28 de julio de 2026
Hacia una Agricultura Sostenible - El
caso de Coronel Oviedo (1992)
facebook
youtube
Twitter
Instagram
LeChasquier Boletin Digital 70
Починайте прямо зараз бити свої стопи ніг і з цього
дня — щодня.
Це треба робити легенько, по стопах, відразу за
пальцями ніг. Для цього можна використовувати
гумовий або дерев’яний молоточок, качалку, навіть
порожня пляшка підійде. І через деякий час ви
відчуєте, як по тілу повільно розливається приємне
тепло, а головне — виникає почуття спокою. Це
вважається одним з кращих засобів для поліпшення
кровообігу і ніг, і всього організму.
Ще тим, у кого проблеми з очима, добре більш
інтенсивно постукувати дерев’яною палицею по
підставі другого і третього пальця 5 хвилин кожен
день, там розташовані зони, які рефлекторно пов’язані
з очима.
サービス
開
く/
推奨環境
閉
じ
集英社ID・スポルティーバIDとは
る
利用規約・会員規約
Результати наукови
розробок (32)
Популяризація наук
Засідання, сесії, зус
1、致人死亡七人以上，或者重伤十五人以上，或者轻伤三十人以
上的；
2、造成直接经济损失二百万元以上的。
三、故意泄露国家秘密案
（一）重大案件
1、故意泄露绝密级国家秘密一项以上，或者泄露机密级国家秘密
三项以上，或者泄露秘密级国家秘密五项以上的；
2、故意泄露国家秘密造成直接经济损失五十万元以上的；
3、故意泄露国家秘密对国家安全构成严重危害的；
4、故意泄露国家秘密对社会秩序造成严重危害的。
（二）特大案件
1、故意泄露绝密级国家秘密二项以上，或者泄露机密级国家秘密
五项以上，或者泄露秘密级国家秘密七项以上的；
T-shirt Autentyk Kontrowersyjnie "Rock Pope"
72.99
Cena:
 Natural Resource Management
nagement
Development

----------------

*HOW TO COMPLETE THIS TASK*:
Render every line of the entries above as a Markdown table with the columns No. and Text, numbering the rows in order and omitting blank lines.

*RESPONSE FOR THIS EXERCISE*:
| No. | Text |
|---|---|
| 1 | 28 de julio de 2026 |
| 2 | Hacia una Agricultura Sostenible - El |
| 3 | caso de Coronel Oviedo (1992) |
| 4 | facebook |
| 5 | youtube |
| 6 | Twitter |
| 7 | Instagram |
| 8 | LeChasquier Boletin Digital 70 |
| 9 | Починайте прямо зараз бити свої стопи ніг і з цього |
| 10 | дня — щодня. |
| 11 | Це треба робити легенько, по стопах, відразу за |
| 12 | пальцями ніг. Для цього можна використовувати |
| 13 | гумовий або дерев’яний молоточок, качалку, навіть |
| 14 | порожня пляшка підійде. І через деякий час ви |
| 15 | відчуєте, як по тілу повільно розливається приємне |
| 16 | тепло, а головне — виникає почуття спокою. Це |
| 17 | вважається одним з кращих засобів для поліпшення |
| 18 | кровообігу і ніг, і всього організму. |
| 19 | Ще тим, у кого проблеми з очима, добре більш |
| 20 | інтенсивно постукувати дерев’яною палицею по |
| 21 | підставі другого і третього пальця 5 хвилин кожен |
| 22 | день, там розташовані зони, які рефлекторно пов’язані |
| 23 | з очима. |
| 24 | サービス |
| 25 | 開 |
| 26 | く/ |
| 27 | 推奨環境 |
| 28 | 閉 |
| 29 | じ |
| 30 | 集英社ID・スポルティーバIDとは |
| 31 | る |
| 32 | 利用規約・会員規約 |
| 33 | Результати наукови |
| 34 | розробок (32) |
| 35 | Популяризація наук |
| 36 | Засідання, сесії, зус |
| 37 | 1、致人死亡七人以上，或者重伤十五人以上，或者轻伤三十人以 |
| 38 | 上的； |
| 39 | 2、造成直接经济损失二百万元以上的。 |
| 40 | 三、故意泄露国家秘密案 |
| 41 | （一）重大案件 |
| 42 | 1、故意泄露绝密级国家秘密一项以上，或者泄露机密级国家秘密 |
| 43 | 三项以上，或者泄露秘密级国家秘密五项以上的； |
| 44 | 2、故意泄露国家秘密造成直接经济损失五十万元以上的； |
| 45 | 3、故意泄露国家秘密对国家安全构成严重危害的； |
| 46 | 4、故意泄露国家秘密对社会秩序造成严重危害的。 |
| 47 | （二）特大案件 |
| 48 | 1、故意泄露绝密级国家秘密二项以上，或者泄露机密级国家秘密 |
| 49 | 五项以上，或者泄露秘密级国家秘密七项以上的； |
| 50 | T-shirt Autentyk Kontrowersyjnie "Rock Pope" |
| 51 | 72.99 |
| 52 | Cena: |
| 53 |  Natural Resource Management |
| 54 | nagement |
| 55 | Development |